Which is actually very odd indeed, because Purim commemorates the story told in the book of Esther, when Haman, a senior official of the Persian Empire, persuaded the king to issue a decree to annihilate all Jews, young and old, men, women and children, on one day: a warrant for genocide. Thanks to the vigilance of Mordechai and the courage of Esther, the decree was not carried out, and ever since, we’ve celebrated by reading the story, having parties, giving to the poor and sharing gifts of food with friends.
I used to be very puzzled by this. Why such exhilaration at merely surviving a tragedy that was only narrowly averted? Relief, I can understand. But to turn the day into a carnival? Just because we’re still here to tell the story?
Slowly, though, I began to understand how much pain there has been in Jewish history, how many massacres and pogroms throughout the ages. Jews had to learn how to live with the past without being traumatised by it. So they turned the day when they faced and then escaped the greatest danger of all into a festival of unconfined joy, a day of dressing up and drinking a bit too much, to exorcise the fear, live through it and beyond it, and then come back to life, unhaunted by the ghosts of memory.
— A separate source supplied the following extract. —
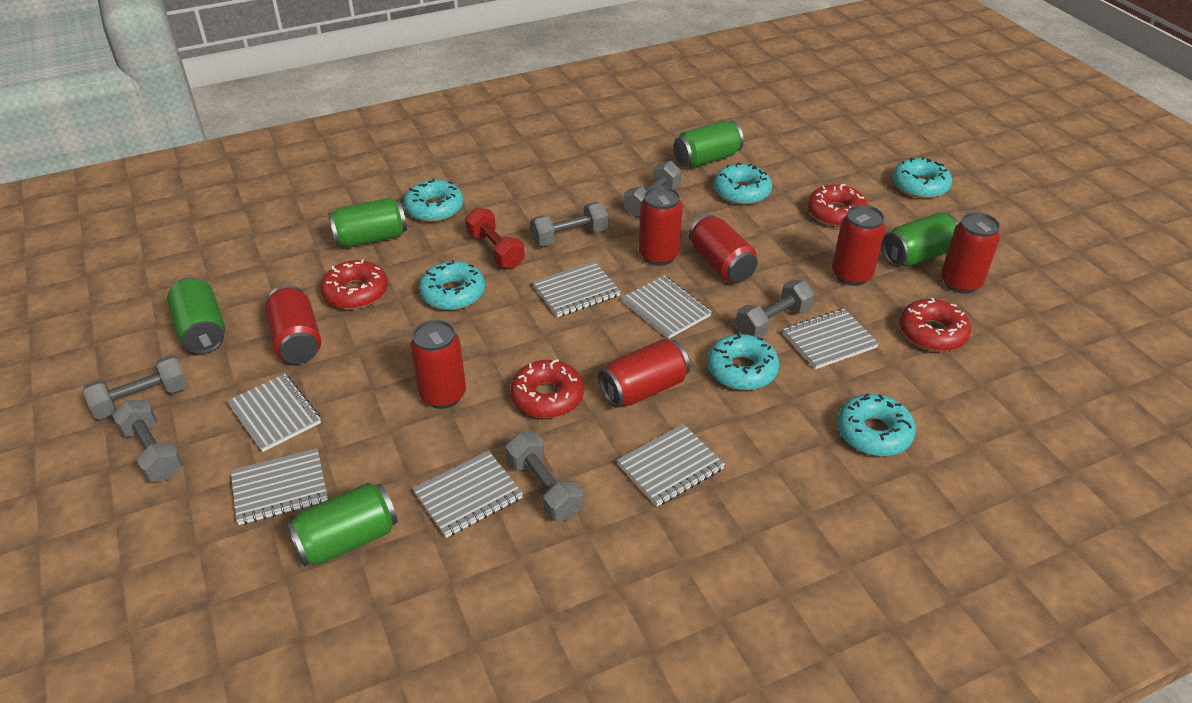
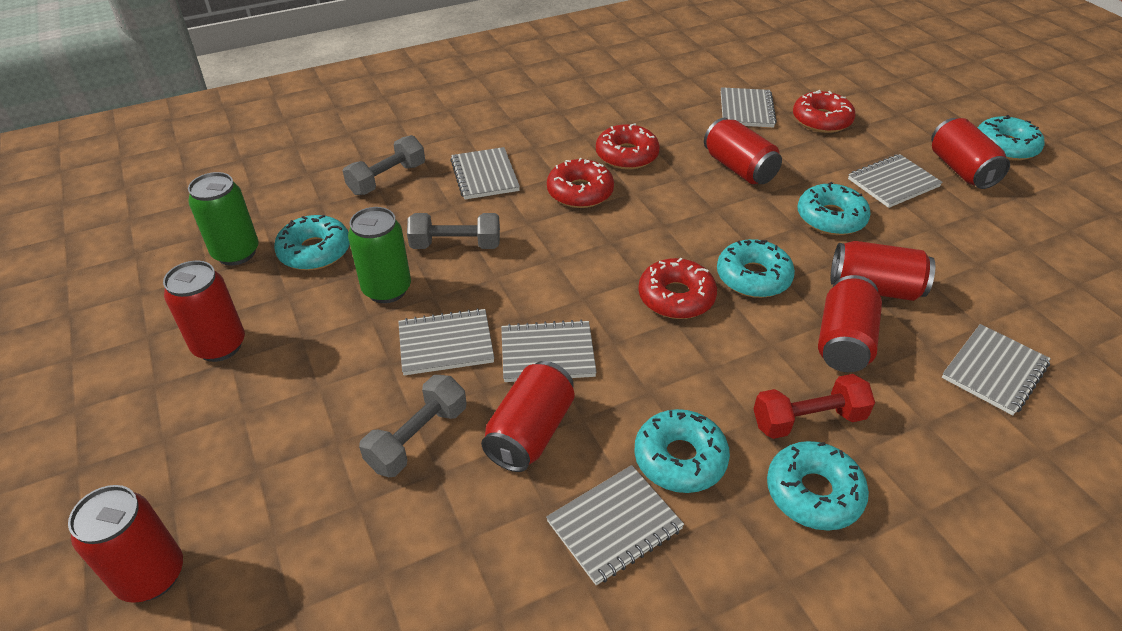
green can: [167,278,225,354] [286,483,398,567] [328,197,407,248] [674,121,744,168] [882,212,959,267] = 5 -> [188,172,259,266] [348,207,411,303] = 2
grey dumbbell: [83,355,188,419] [112,400,183,482] [505,432,583,521] [530,202,608,246] [624,161,681,217] [735,280,815,338] = 6 -> [343,135,425,195] [359,375,467,477] [407,213,500,249] = 3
Purim is the Jewish answer to one of the great questions of history: how do you live with the past without being held captive by the past? Ours is a religion of memory, because if you forget the past, you’ll find yourself repeating it. Yet it’s also a future-oriented faith. To be a Jew is to answer the question, ‘Has the Messiah come?’, with the words, ‘Not yet.’
There are so many parts of the world today where ancient grievances are still being played out, as if history were a hamster wheel in which however fast we run we find ourselves back where we started. Purim is a way of saying, remember the past, but then look at the children, celebrate with them, and for their sake, put the past behind you and build a better future.